The first, the specialist recognized at that time, affected Matanzas municipalities like Jagüey Grande and Colón, while the third was active in Cárdenas.

Under these circumstances, however, the expansion of Covid-19 cases in Matanzas paled to what was going on all across Cuba since mid-June, with record numbers for the entire pandemic in Cuba, local hospitals being overwhelmed, and the sending of emergency brigades from Havana to try to help the overburdened personnel working there.

The current situation features a factor to which the authorities attribute the dizzying rise in infections: the circulation of the Delta and Delta Plus variants, which are between 40 and 50% more contagious than the previous ones known. After being reported for the first time in India, they have expanded into dozens of countries.

Unlike what happened in April, the authorities have not specified when this variant was detected in Cuba for the first time, how many of the Covid-19 patients diagnosed in Matanzas suffer from it, or where it entered the country.

An examination of what the official media has published in that territory, however, provides some strong clues. At a government meeting on Wednesday it was reported that Cárdenas, the municipality where the Varadero resort is located, has an incidence rate of more than 1,500 positive cases per 100,000 inhabitants.

According to Danailys Ménendez Castanedo, Director of the Julio Miguel Aristegui Hospital in that municipality, the facility receives between 80 and 100 patients adults daily for Acute Respiratory Infections consultations, while some 60 are Pediatric consultations. Antigen tests reveal that most of them are positive, specified the official newspaper Girón.

Of the 1,327 cases reported by the Cuban Ministry of Public Health (MINSAP), on Thursday in Matanzas, Cárdenas accounted for 230. In just two weeks, in that territory they surpassed 2,000 infections. On the last day the figures were even worse in Matanzas, with 337; and Colón, with 276.

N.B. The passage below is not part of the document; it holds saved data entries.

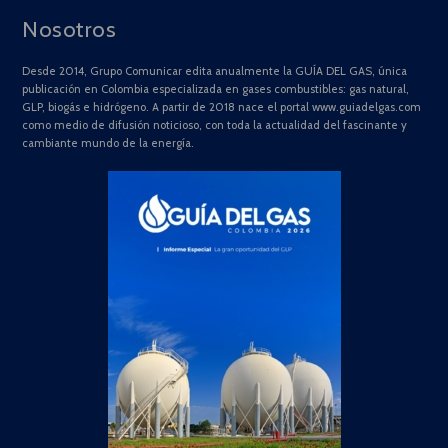
Nosotros
Desde 2014, Grupo Comunicar edita anualmente la GUÍA DEL GAS, única
publicación en Colombia especializada en gases combustibles: gas natural,
GLP, biogás e hidrógeno. A partir de 2018 nace el portal www.guiadelgas.com
como medio de difusión noticioso, con toda la actualidad del fascinante y
cambiante mundo de la energía.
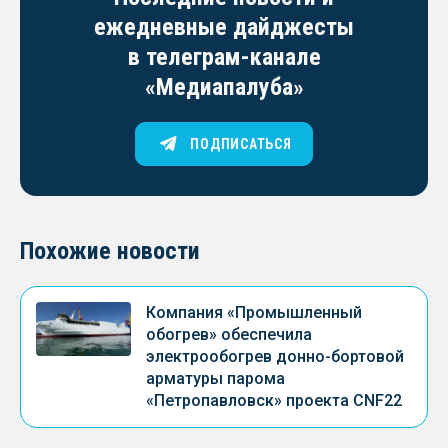
ежедневные дайджесты
в телеграм-канале
«Медиапалуба»
ПОДПИСАТЬСЯ
Похожие новости
Компания «Промышленный
обогрев» обеспечила
электрообогрев донно-бортовой
арматуры парома
«Петропавловск» проекта CNF22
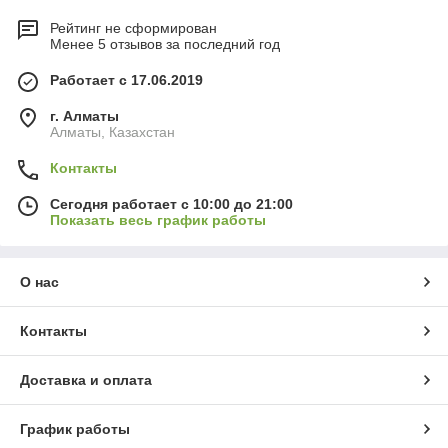
Рейтинг не сформирован
Менее 5 отзывов за последний год
Работает с 17.06.2019
г. Алматы
Алматы, Казахстан
Контакты
Сегодня работает с 10:00 до 21:00
Показать весь график работы
О нас
Контакты
Доставка и оплата
График работы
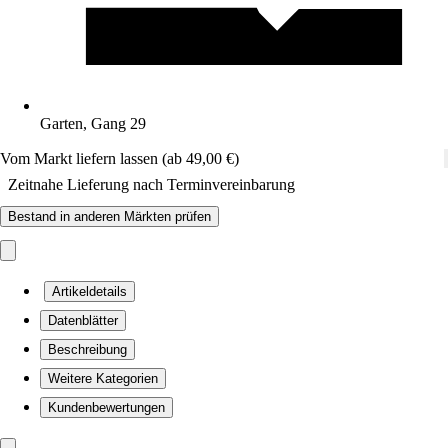
Garten, Gang 29
Vom Markt liefern lassen (ab 49,00 €)
Zeitnahe Lieferung nach Terminvereinbarung
Bestand in anderen Märkten prüfen
Artikeldetails
Datenblätter
Beschreibung
Weitere Kategorien
Kundenbewertungen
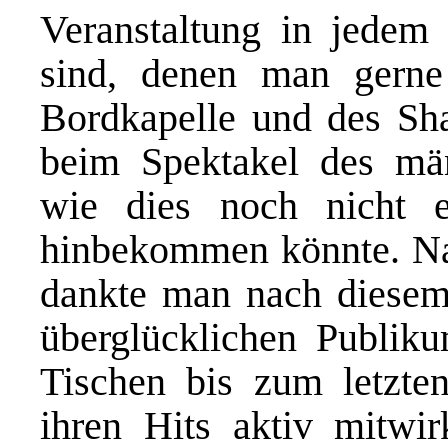
Veranstaltung in jedem 
sind, denen man gerne
Bordkapelle und des Sh
beim Spektakel des män
wie dies noch nicht 
hinbekommen könnte. Na
dankte man nach diesem
überglücklichen Publik
Tischen bis zum letzt
ihren Hits aktiv mitwi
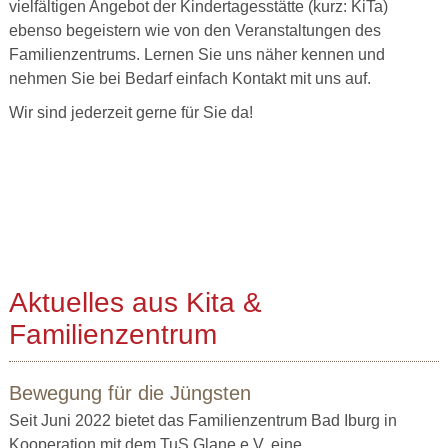
vielfältigen Angebot der Kindertagesstätte (kurz: KiTa)
ebenso begeistern wie von den Veranstaltungen des
Familienzentrums. Lernen Sie uns näher kennen und
nehmen Sie bei Bedarf einfach Kontakt mit uns auf.
Wir sind jederzeit gerne für Sie da!
Aktuelles aus Kita &
Familienzentrum
Bewegung für die Jüngsten
Seit Juni 2022 bietet das Familienzentrum Bad Iburg in
Kooperation mit dem TuS Glane e.V. eine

Hundreds of tourism workers who perform various functions in Varadero live in these areas. Since April hundreds of Russian tourists have flown to this area, the island's main sun and beach destination. And, since the beginning of June the Eurasian country has seen infections and deaths skyrocket. The Russian authorities, like the Cuban ones, put the escalation of the pandemic down to the expansion of the Delta variant.

Although there are no official figures that explain the relationship between one phenomenon and another, last week Matanzas authorities acknowledged in a report on the worsening of the health crisis that the causes of the current situation include Russian tourists and Cuban travelers who arrived infected from abroad, tourism and airport workers who fell ill with the virus, violations of the health protocols established by the authorities, and the shortage of hospital beds.

According to the official report, epidemiologists in Matanzas detected 54 sick tourism workers in May and 110 in June. These, in turn, infected 283 people in the communities where they live.

32 workers from the Juan Gualberto Gómez International Airport were also positive, all of them after the flights began to arrive from Russia, infecting 97 people in their communities.

In addition, there are hot spots among the petroleum workers in the province, spreading infections in Cárdenas, Martí, Perico and Unión de Reyes.

That report confirmed that the worsening of the pandemic has largely been a result of arrivals from abroad, despite the fact that the authorities have claimed that they have created conditions to prevent infections from occurring.

Since the Government reopened airports for travel in November 2020, Cuba has suffered an escalation in positive cases that led to June being the month with the highest number of infections and deaths from the pandemic, with 50,622 and 337, respectively.

Since the beginning of July those numbers have only risen.

When presenting the report Matanzas Governor Mario Sabines admitted that "the third outbreak, with the South African strain, surprised us, raising the province's rate to astronomical figures: 1,062. In just a few days this fourth outbreak has multiplied the number of cases. The numbers for the third, which began in Jagüey, seemed very high to us, but they are nothing compared to what is happening now. Not to mention that the outbreaks are coming in faster succession."